Suppose we have an ellipse $\frac{x^2}{p^2}+\frac{y^2}{q^2}=1$ with parametrization $\gamma(t)=(p\cos(t),q\sin(t))$. Let $\vec{p}=
\gamma(t_0)=(p\cos(t_0),q\sin(t_0))$ be any point on the ellipse. Let the foci of the ellipse be $\vec{f_{1,2}}=(\pm ep,0)$ where $e=\sqrt{1-\frac{q^2}{p^2}}$. Let $l_1$ be the line joining $\vec{f_1}$ to $\vec{p}$ i.e. $$l_1=(p\cos(t_o)-ep, q\sin(t_0))$$ and let $l_2$ be the line joining $\vec{f_2}$ to $\vec{p}$ i.e. $$l_2=(p\cos(t_0)+ep, q\sin(t_0))$$ I want to show that $l_1$ and $l_2$ make equal angles with the tangent vector $\dot\gamma(t_0)=(-p\cos(t_0),q\sin(t_0)$ at the point $\vec{p}$. In other words I want to show $$\frac{l_1\cdot\dot\gamma(t_0)}{|l_1|\cdot|\dot\gamma(t_0)|}=\frac{l_2\cdot\dot\gamma(t_0)}{|l_2|\cdot|\dot\gamma(t_0)|}$$
After much simplification of the above expression, I get that $$1=-1$$
Since they only differ by a sign, does this show that the lines do indeed form equal angles with the tangent line at $\vec{p}$ but have slopes of opposite sign?

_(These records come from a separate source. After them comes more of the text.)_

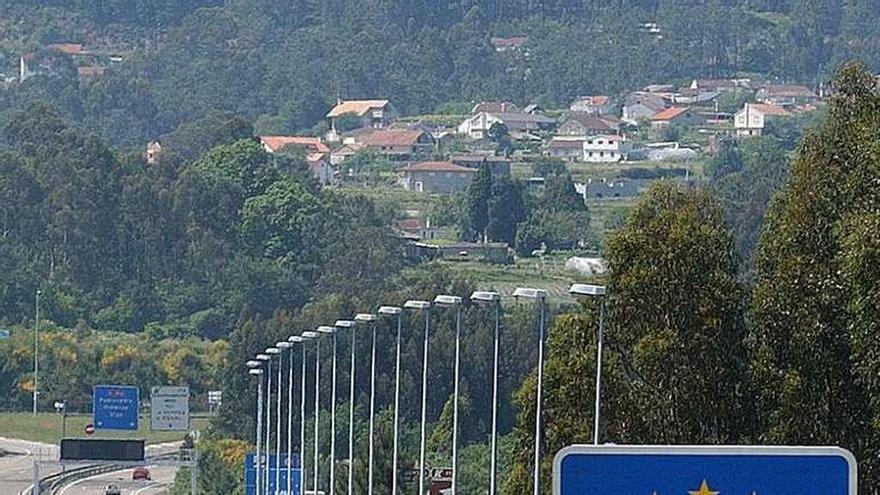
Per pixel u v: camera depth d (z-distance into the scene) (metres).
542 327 98.19
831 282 93.56
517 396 110.88
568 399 103.62
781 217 97.81
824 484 29.25
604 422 102.06
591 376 102.19
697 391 98.50
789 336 94.56
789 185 97.38
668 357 98.50
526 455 110.50
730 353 98.62
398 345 138.50
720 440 98.56
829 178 95.50
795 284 94.38
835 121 98.19
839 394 93.56
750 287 100.75
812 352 93.88
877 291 86.62
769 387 95.25
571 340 105.88
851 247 87.06
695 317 98.69
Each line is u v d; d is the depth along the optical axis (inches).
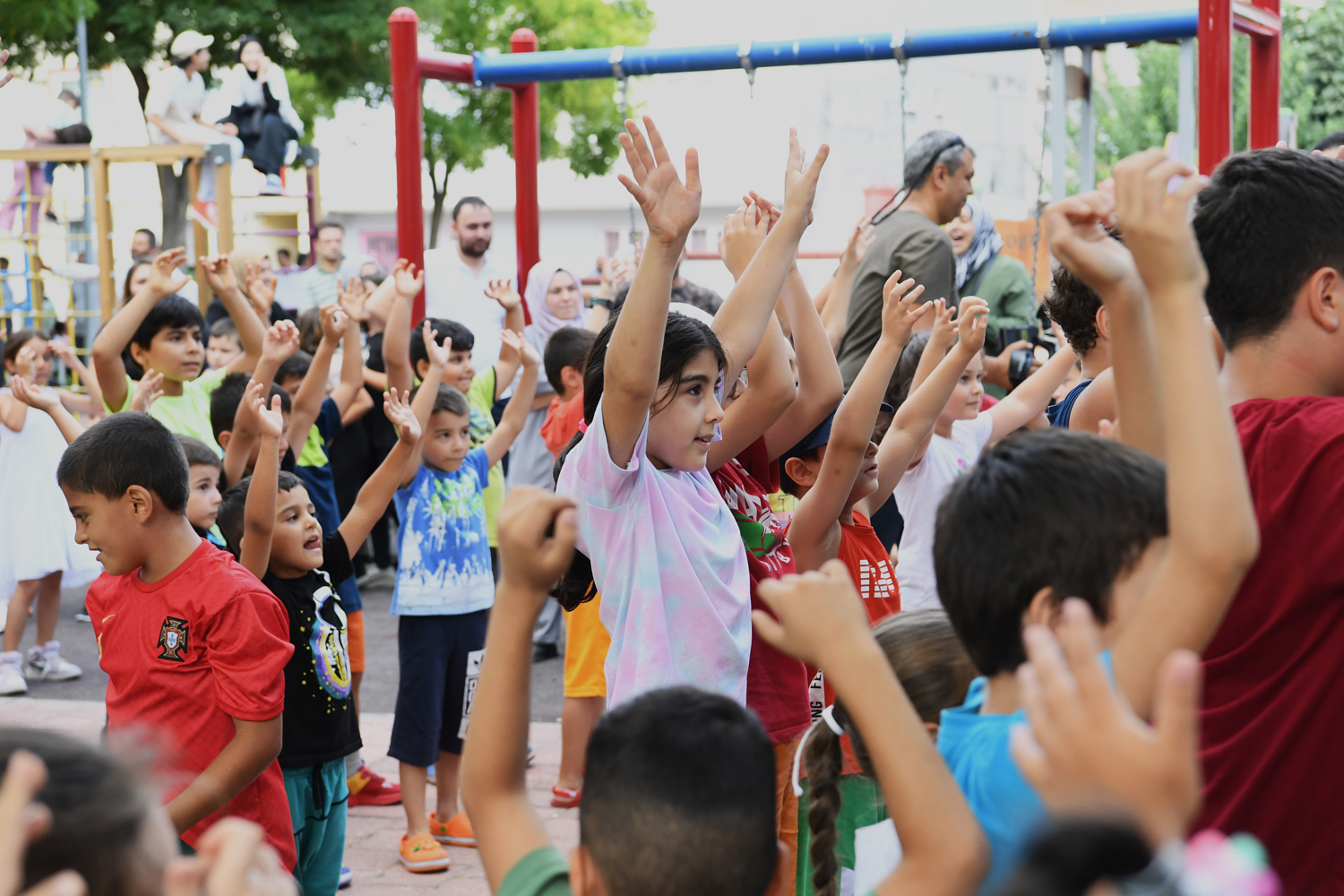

Thanks in advance for any help.
Best Answer
You have chosen an orientation of your tangent. Your expressions are the cosines of the angles between the tangent (with given orientation) and the vectors joining the foci to $p$. If you draw a picture you will convince yourself that those angles have to be supplementary in order for your property to be true. Therefore, what you need is that their cosines be opposite, not equal. And that is what you got.